Granules de stress : un rôle central dans la neurodégénérescence

Leurs analyses suggèrent que ces modifications génétiques pourraient résulter d’un dysfonctionnement du système de transport des molécules essentielles entre le noyau cellulaire et le cytoplasme. Cette perturbation, qui affecterait plus de 1 000 gènes, engendre des dysfonctionnements synaptiques, des altérations métaboliques et des phénomènes de neurodégénérescence, à l’origine des symptômes caractéristiques de la maladie : troubles de la mémoire, déclin cognitif, neuroinflammation ainsi que la formation d’enchevêtrements de protéines tau.

L’équipe de recherche met ainsi en lumière un acteur clé de ce processus : les granules de stress chroniques. Il s’agit d’accumulations de protéines et d’ARN qui se forment en réponse à des situations de stress cellulaire aigu. Normalement, ces structures sont temporaires et servent à suspendre des processus cellulaires non essentiels pour permettre à la cellule de retrouver son équilibre. Toutefois, dans le cadre de la maladie d’Alzheimer, ces granules persistent de manière anormale, perturbant des mécanismes fondamentaux, notamment le transport entre le noyau et le cytoplasme des cellules.
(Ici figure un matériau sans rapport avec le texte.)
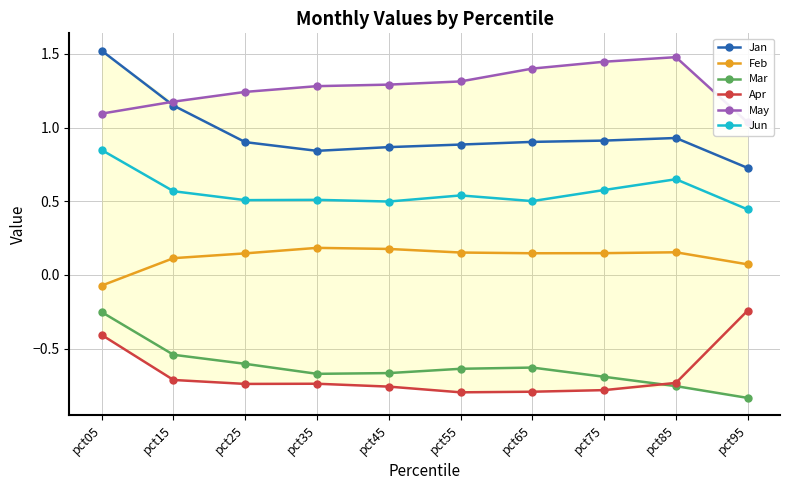

True or false: Mar and Jun cross at least once.

False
Les chercheurs suggèrent que toutes les manifestations de la maladie pourraient découler de cette origine commune. Bien qu’aucune preuve définitive n’ait encore été apportée, cette hypothèse est appuyée par des observations issues de travaux antérieurs. De plus, le fait que le stress cellulaire apparaisse avant l’émergence des symptômes cliniques pourrait permettre d’envisager des interventions précoces, visant à freiner l’évolution de la maladie dès ses premiers stades.

« Notre étude contribue au débat actuel sur le moment où la maladie d’Alzheimer commence réellement – un concept en constante évolution, façonné par les progrès de la technologie et de la recherche », souligne Coleman. « Les questions clés sont de savoir quand la maladie peut être détectée pour la première fois et à quel moment l’intervention doit débuter, deux enjeux importants pour les futures approches médicales ».